By Jake Davis

Fan fiction’s loyal partisans were probably tickled pink last week when the story broke that E.L. James’ book Fifty Shades of Grey was going to be optioned for a film.  That book, which began as an imaginative response to the Twilight trilogy called Master of the Universe, explores the hawt hawt hawt relationship between sexual naïf Anastasia and sexually domineering Christian, and will, like Twilight, probably produce a triplet of middling to poor films the rest of us can enjoy on TNT the days we call off sick.

But in these, there’ll be more sex—apparently, one reader had to pop a Viagara just to get through the book. So what makes fans want to write their favorite characters into ropes and ball gags?

Don’t blame the net: erotic fan fiction has been around at least as long as leisure suits, even if it’s blossomed in the interwebs. And sometimes it finds inspiration in strange places: I was startled to come across Caitlyn Reads 2666, an erotic novel putatively riffing on Roberto Bolaño’s grisly epic.
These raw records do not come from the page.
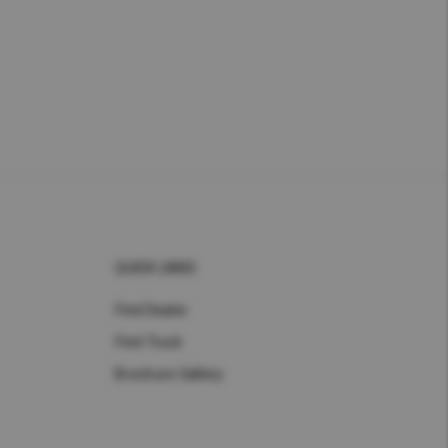
QUICK LINKS
Find Dealer
Find Truck
Brochure Gallery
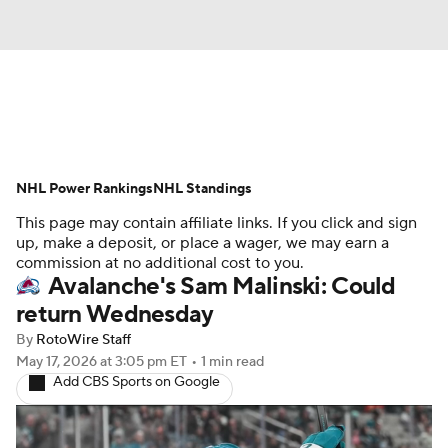
News
Play Now
Rankings
NHL Power Rankings
Projections
NHL Standings
Avg. Draft Positions
This page may contain affiliate links. If you click and sign
Roster Trends
Stats
Depth Charts
up, make a deposit, or place a wager, we may earn a
commission at no additional cost to you.
Avalanche's Sam Malinski: Could
Player News
Player Search
return Wednesday
Injury Report
By
RotoWire Staff
May 17, 2026
at 3:05 pm ET
•
1 min read
Add CBS Sports on Google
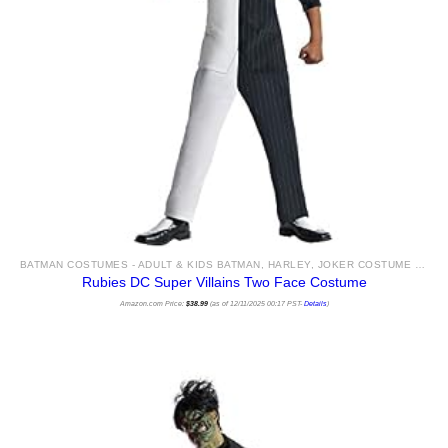
BATMAN COSTUMES - ADULT & KIDS BATMAN, HARLEY, JOKER COSTUME IDEAS FOR SALE
Rubies DC Super Villains Two Face Costume
Amazon.com Price:
$
38.99
(as of 12/11/2025 00:17 PST-
Details
)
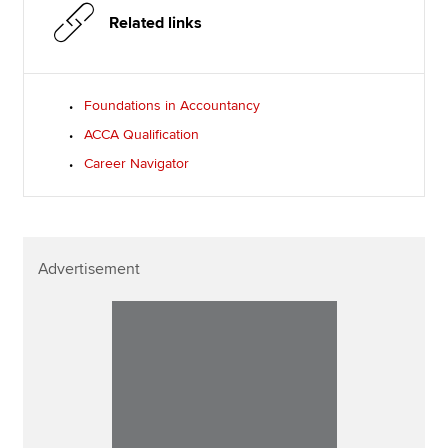
Related links
Foundations in Accountancy
ACCA Qualification
Career Navigator
Advertisement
It’s hard for me to imagine wanting to embark on a sexual odyssey after reading  The Part About the Crimes,” but maybe I just need to think with my, uh, teeth more. And to imagine a castle. Complete with a dungeon. Mmm...dungeons.

Whatever impulse sprang these fandoms loose, assuming there’s a common one, it produces highly varied literary products. And the stuff usually isn’t even illustrated. It’s driven by narrative only. Lesser, better mortals might claim that this is rooted in essential differences between genders. Something about the male gaze, blah blah, something about female intuitions and narrativity, blah blah. See, clearly the proof is in evolutionary psychological pudding.
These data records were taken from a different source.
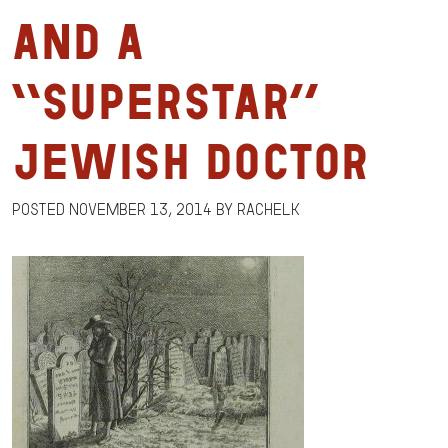
and a
“Superstar”
Jewish Doctor
Posted
November 13, 2014
by
RachelK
Fifty Shades of Grey stands apart from its estimable kin because of the monetary success it’s enjoyed. Not only has it been a number one bestseller (it had spent 18 days in that spot at Amazon as of April, 3, 2012), but the film contract it garnered is rumored to be on par with The Da Vinci Code. Some people are downright offended that E.L. James is making so much money while riding on the coattails (supposedly) of Twilight; others are celebrating the entrance of fan fiction into the serious literary world (i.e., the one that pays). As for me, I’ll give a nod to Shakespeares appropriations and grumble something about stickiness of creativity, especially once money enters.

Because let’s face it, it’s money that’s at stake here. We can argue about the ethics of Fifty Shades of Grey, but really, the ethics behind its creation and that of the rest of fan fiction are the same: writers appropriate other writers’ characters and put them into novel—sometimes really novel, if you catch my drift—situations. Published authors from Anne Rice to J.DSalinger strongly disapprove; others not so much. Presumably Stephanie Meyer didn’t care about Fifty Shades, or she saw it as a way to increase attention for Twilight.

After all, that’s synergy, my little munchkins.